Trois fois, son mari n’a pas été payé après avoir travaillé comme maçon.

« Ils nous escroquent parce qu’ils savent très bien que nous ne pouvons pas les dénoncer », explique Garith.

 

Garith et ses quatre enfants devant leur maison.MSF/Esteban Montaño

Des moyens de subsistance précaires qui affectent la santé physique et mentale

 

L’insécurité alimentaire et la précarité du logement sont deux des facteurs qui affectent le plus la santé des migrants vénézuéliens. Selon Sergio Palacio, responsable des activités médicales de MSF à Arauca, 80 % des maladies observées lors des consultations auprès d’enfants et d’adultes sont directement liées au manque d’accès aux services de base, à la consommation d’eau non potable et au manque de nourriture.

La santé mentale des migrants est également affectée, comme Yubeisi ne le sait que trop bien. Quitter son pays et son travail d’enseignante l’ont plongée dans une profonde dépression, profonde à un point tel qu’elle ne pouvait même plus se sortir du lit. Sa situation a été aggravée par le fait qu’elle se sentait victime de discrimination en raison de son origine, ce qu’elle n’aurait jamais imaginé se produire lorsqu’elle a décidé de migrer en Colombie.

« Mon arrivée ici n’a pas été facile du tout. C’est un pays inconnu, où les gens vous regardent avec suspicion et n’aiment pas vous parler », dit-elle.
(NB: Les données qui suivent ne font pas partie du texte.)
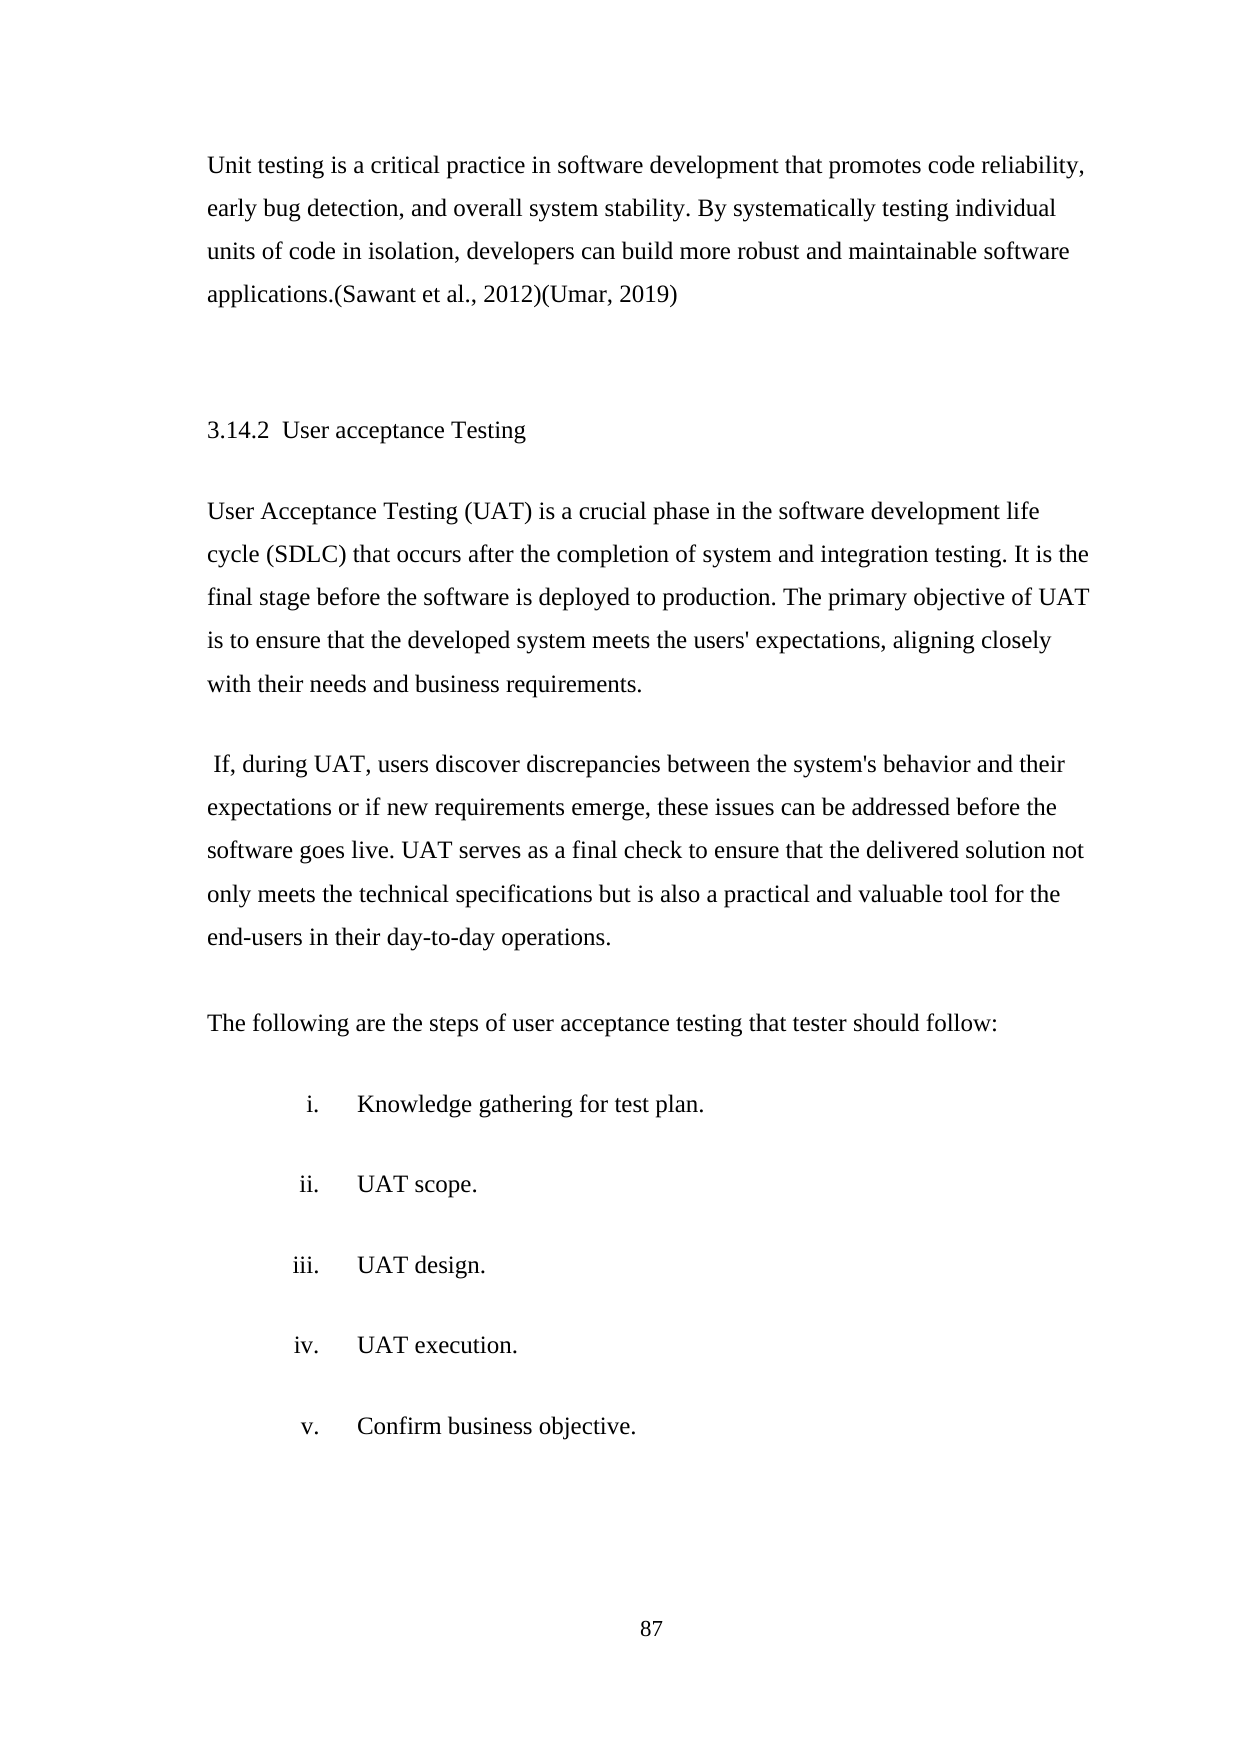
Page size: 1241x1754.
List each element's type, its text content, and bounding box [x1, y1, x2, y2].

list Knowledge gathering for test plan. [319, 1089, 1090, 1117]
subtitle User acceptance Testing [207, 416, 1090, 444]
list UAT design. [319, 1250, 1090, 1279]
text User Acceptance Testing (UAT) is a crucial phase in the software development life cycle (SDLC) that occurs after the completion of system and integration testing. It is the final stage before the software is deployed to production. The primary objective of UAT is to ensure that the developed system meets the users' expectations, aligning closely with their needs and business requirements. [207, 496, 1090, 697]
text Unit testing is a critical practice in software development that promotes code reliability, early bug detection, and overall system stability. By systematically testing individual units of code in isolation, developers can build more robust and maintainable software applications. [207, 150, 1090, 308]
text If, during UAT, users discover discrepancies between the system's behavior and their expectations or if new requirements emerge, these issues can be addressed before the software goes live. UAT serves as a final check to ensure that the delivered solution not only meets the technical specifications but is also a practical and valuable tool for the end-users in their day-to-day operations. The following are the steps of user acceptance testing that tester should follow: [207, 749, 1090, 1037]
list Confirm business objective. [319, 1411, 1090, 1440]
list UAT execution. [319, 1331, 1090, 1359]
list UAT scope. [319, 1169, 1090, 1198]
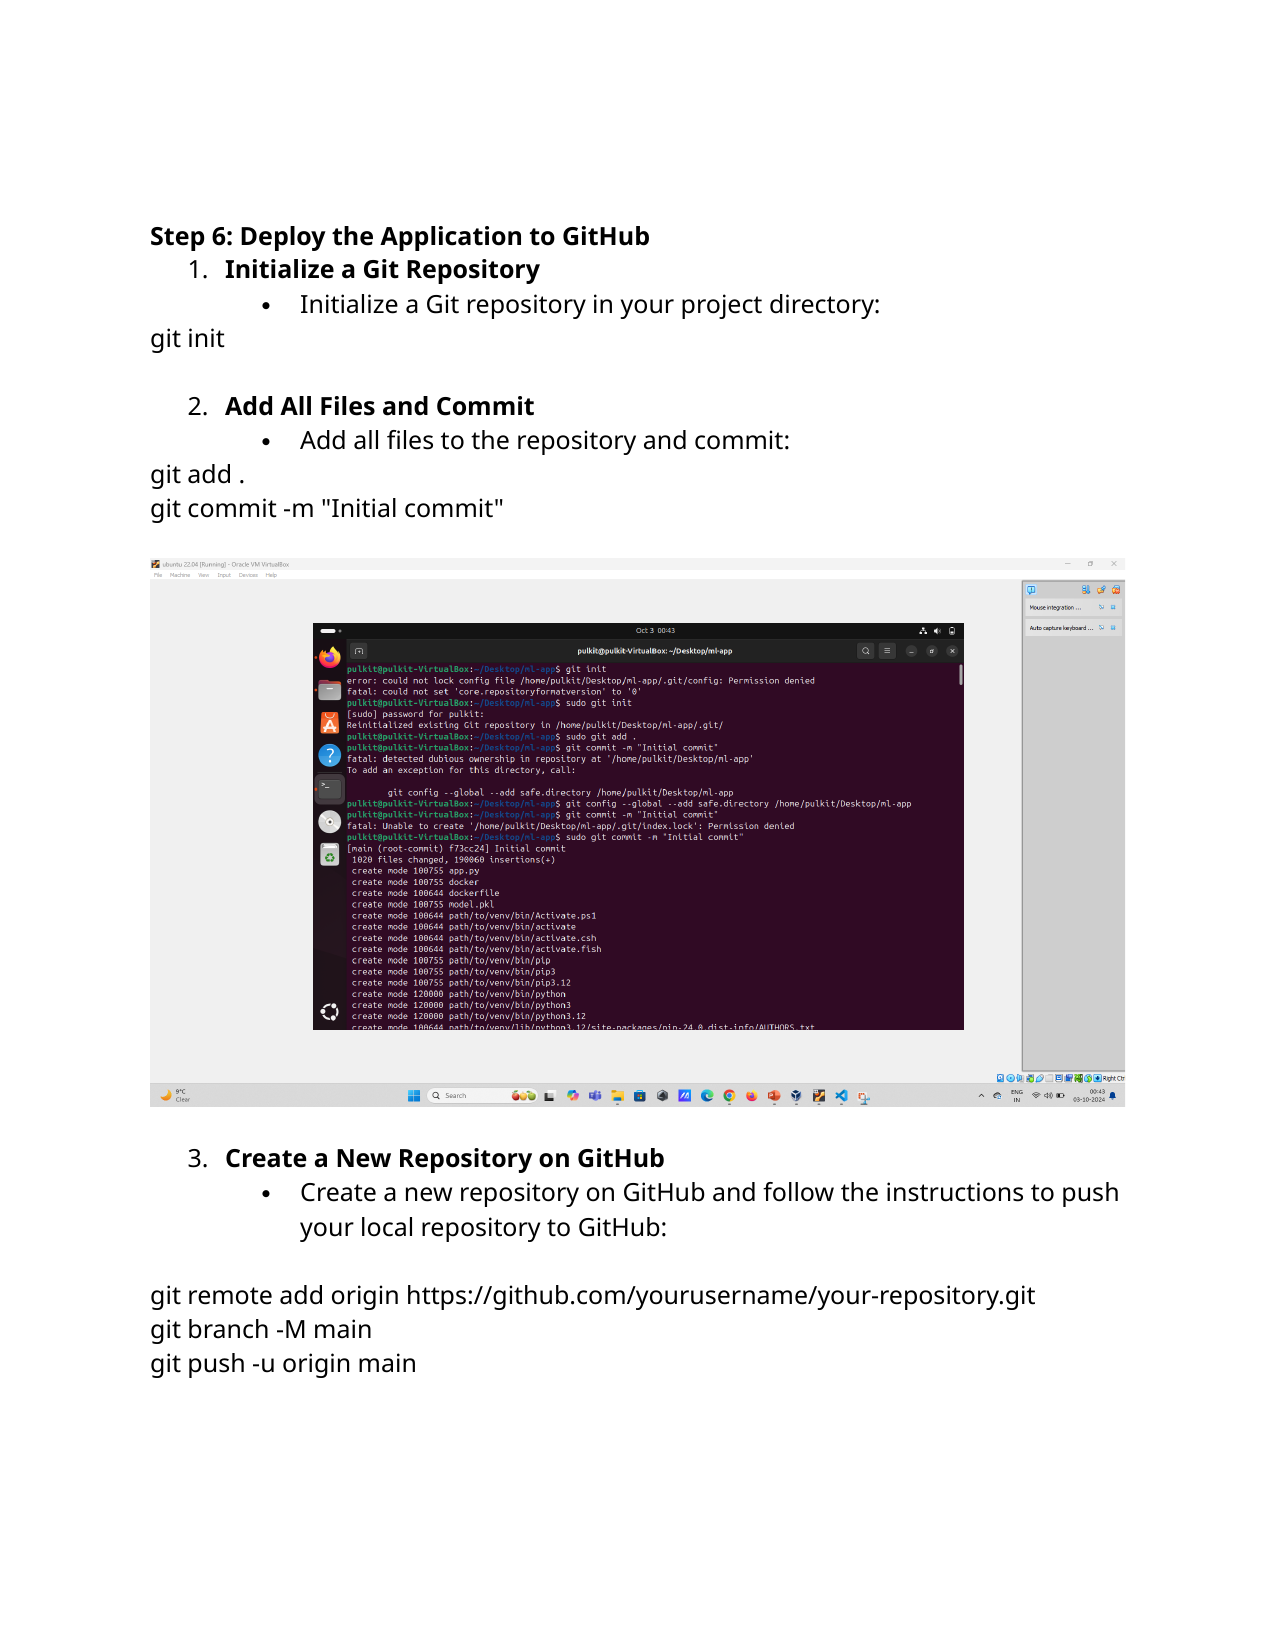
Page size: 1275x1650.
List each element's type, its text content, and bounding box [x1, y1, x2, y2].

« J’ai travaillé ici comme femme de ménage et j’ai été exploitée. Cela m’a causé beaucoup de douleur émotionnelle; je me sentais triste et démoralisée. Je ne voulais pas travailler à cause de mes mauvaises expériences − j’avais peur que la même chose se reproduise. Je suis venue à MSF pour demander des conseils sur l’inscription de mes enfants à l’école et j’ai pu parler à un psychologue. Depuis ce jour, je ne pense plus à partir d’ici », dit-elle.

Malgré toutes les difficultés et les risques auxquels ils sont confrontés, de nombreux migrants estiment que leur situation est préférable à leur retour au Venezuela.

« La Colombie leur offre le minimum, ce qui est mieux que chez eux, comme la nourriture à un prix raisonnable ou l’accès aux médicaments et aux services de santé d’urgence. Mais cela n’est pas suffisant pour leur permettre d’avoir une vie décente dans ce pays, et c’est pourquoi il est nécessaire d’augmenter les ressources destinées à leur venir en aide », explique Sebastián García.

En attendant que la crise dans son pays soit résolue et sans soutien suffisant pour survivre en Colombie, Maria n’a d’autre choix que de rester à la croisée des chemins.

« Ce que j’aimerais le plus, c’est rentrer à la maison, mais comment puis-je le faire si même en travaillant jour et nuit, il est difficile d’avoir suffisamment à manger? » demande-t-elle.